— Ну, Василей, каково? Кусаются «белые комары»? — ища что-то взглядом возле себя, спросил отец, когда я вернулся в чум.
Я взглянул смущенно на свои босые ноги, вытер их лежавшим на конце лат лоскутом серого сукна и в два прыжка очутился на оленьей шкуре, лежавшей около костра на латах пелейко. От ворса и тепла пламени ступни мои заныли — точно их покалывали сотнями игл. Потом стало тепло и приятно — я словно в пуховую яму провалился. Глаза мои сами закрылись — было стыдно, в ушах, кажется, всё ещё звенел голос отца: «Ну, Василей, каково? Кусаются «белые комары»?» И мне отчетливо вспомнился тот далекий летний день, когда я с расспросами об этих «белых комарах» долго приставал к бабушке и матери, а они говорили: «Поживем — увидим». Теперь было смешно и чуточку обидно. «Безмозглый! — ругал я себя мысленно. — Как это я сам-то не мог догадаться, что это — снег! Обыкновенный снег!»
— Снег, — сказал я. — Это снег!
— Снег, — отозвался отец. — Первый снег пошел, но это ещё не снег: его к полудню не будет. — Отец, улыбаясь, поглядывал на макодан. Потом сказал: — Вот и солнце выглянуло. Оно, брат, знает своё — не потеряло ещё силу! Но скоро, очень скоро и настоящий снег пойдет.

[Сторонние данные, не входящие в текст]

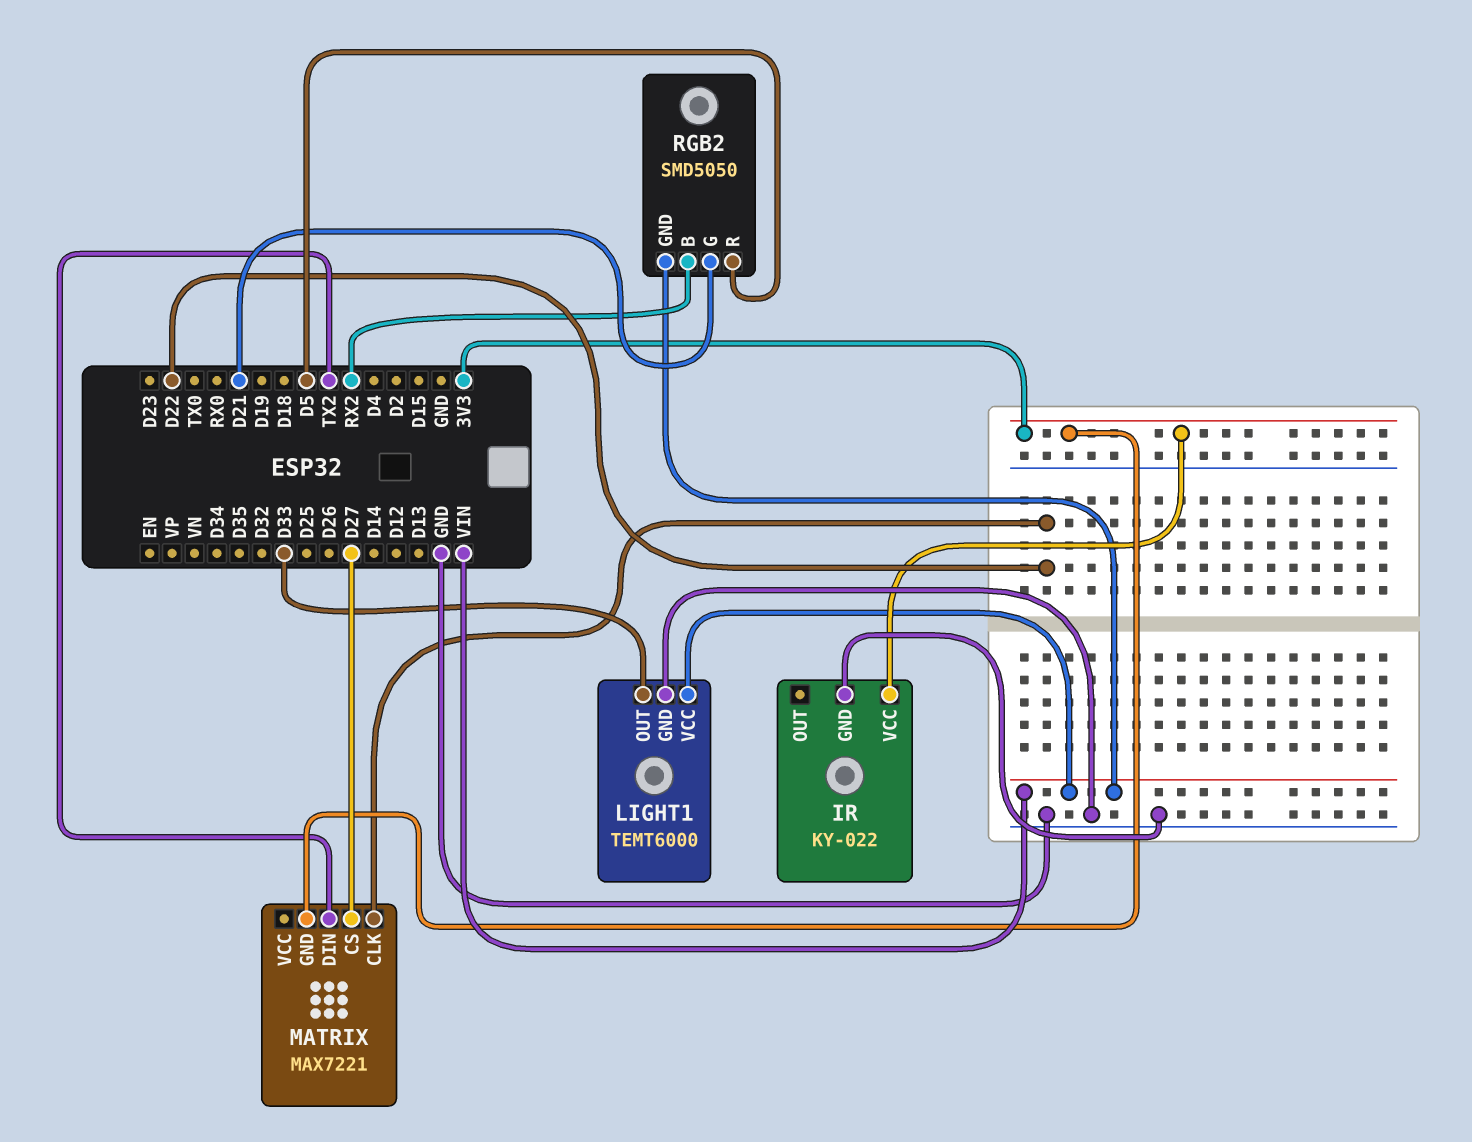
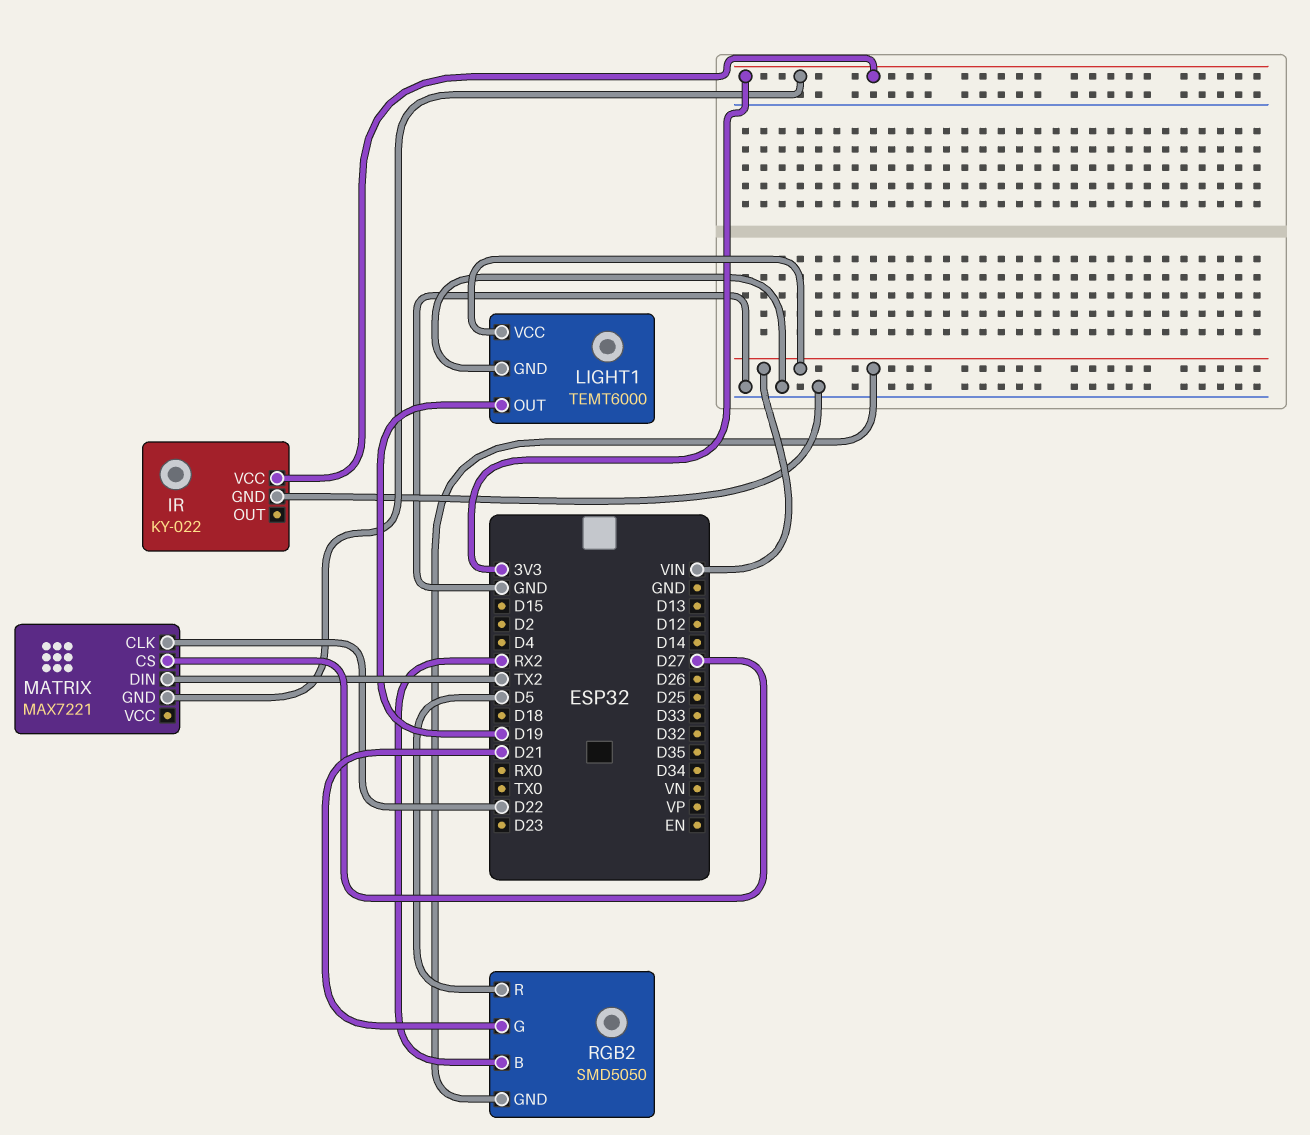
LIGHT1 pin OUT: D33 -> D19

Когда мать убрала посуду и стол, распахнулся полог и с сумкой в руке вошла в чум белая женщина со светлыми, как марэй-трава[28], волосами.
— С добрым утром! — сказала, она и встала на конце лат.
— Торова! — сказал отец. — Хороший день!
— Здравствуйте! — отозвалась мама и показала на лукошко, стоявшее на латах возле костра: — Садитесь. Гостьей будете.
Белая женщина села. Всматриваясь в нас, она то моргала большими синими глазами, то терла их руками.
— Дымно, — заметила бабушка.
— Да нет. Темновато что-то в чуме с улицы, — сказала она и снова заморгала. Потом она улыбнулась, обнажив красивые белые зубы, среди которых два или три сверкнули огнем — точно горящие угли во рту держала. — Ну вот и всех вижу.
— Дело какое… али так? — поинтересовался отец,
— Учительница я. Детей буду учить.
— Хо-о! — выдохнула бабушка. — Тахаби то![29]
— Том[30], — быстро ответила та по-ненецки, взглянув на бабушку, потом на отца. — Александра, — она уронила взгляд на бумагу, — Лёдкова… девочка… здесь?
— Ни, — сорвалось у меня с языка. — Лёдков янгу — Паханзедава[31].
— Здесь, — сказала быстро мама.
— Дочь наша, — добавил отец.
Белая женщина взглянула на меня и улыбнулась. Потом она царапнула по бумаге острым концом красной палочки и сказала:
— Воля ваша: будьте и Паханзеды, но по бумаге она — Лёдкова.
— Да-да, верно: Лёдкова, — подтвердил отец и взглянул на Сандру, которая лежала возле меня, уткнувшись лицом в подушку. — Вон она лежит.
— Вижу. Но бояться меня не надо — не кусаюсь, Я только детей в школу собираю. Дня через два учебу начнем.
— В школу?! — удивленно всплеснула руками бабушка и добавила глухо: — Зачем девке школа?
— Мама! — отец строго посмотрел на бабушку, потом взглянул на Сандру. — Дети пусть учатся. Тундре умной надо быть.
Бабушка обернулась к отцу потемневшим лицом, но ничего не сказала.
— Надо так надо: пусть идет в школу, — согласилась мама. — Без грамоты и днем на земле темно.
— Пусть идет, — подтвердил отец.
— А я?! — меня возмутило, что нет речи обо мне.
Белая женщина взглянула на бумагу, что держала в руках, потом на меня. Сказала:
— Тебе, Вася, ещё рановато.
— Как так — рановато?!
— Так: в школу берем только с семи лет, — белая женщина смотрела на меня ясными синими глазами.
Я пожал плечами, но дороги слову моему не нашлось, хотя мне было страшно обидно, что Сандра идет в школу, а я…
Так вставало моё далекое розовое утро.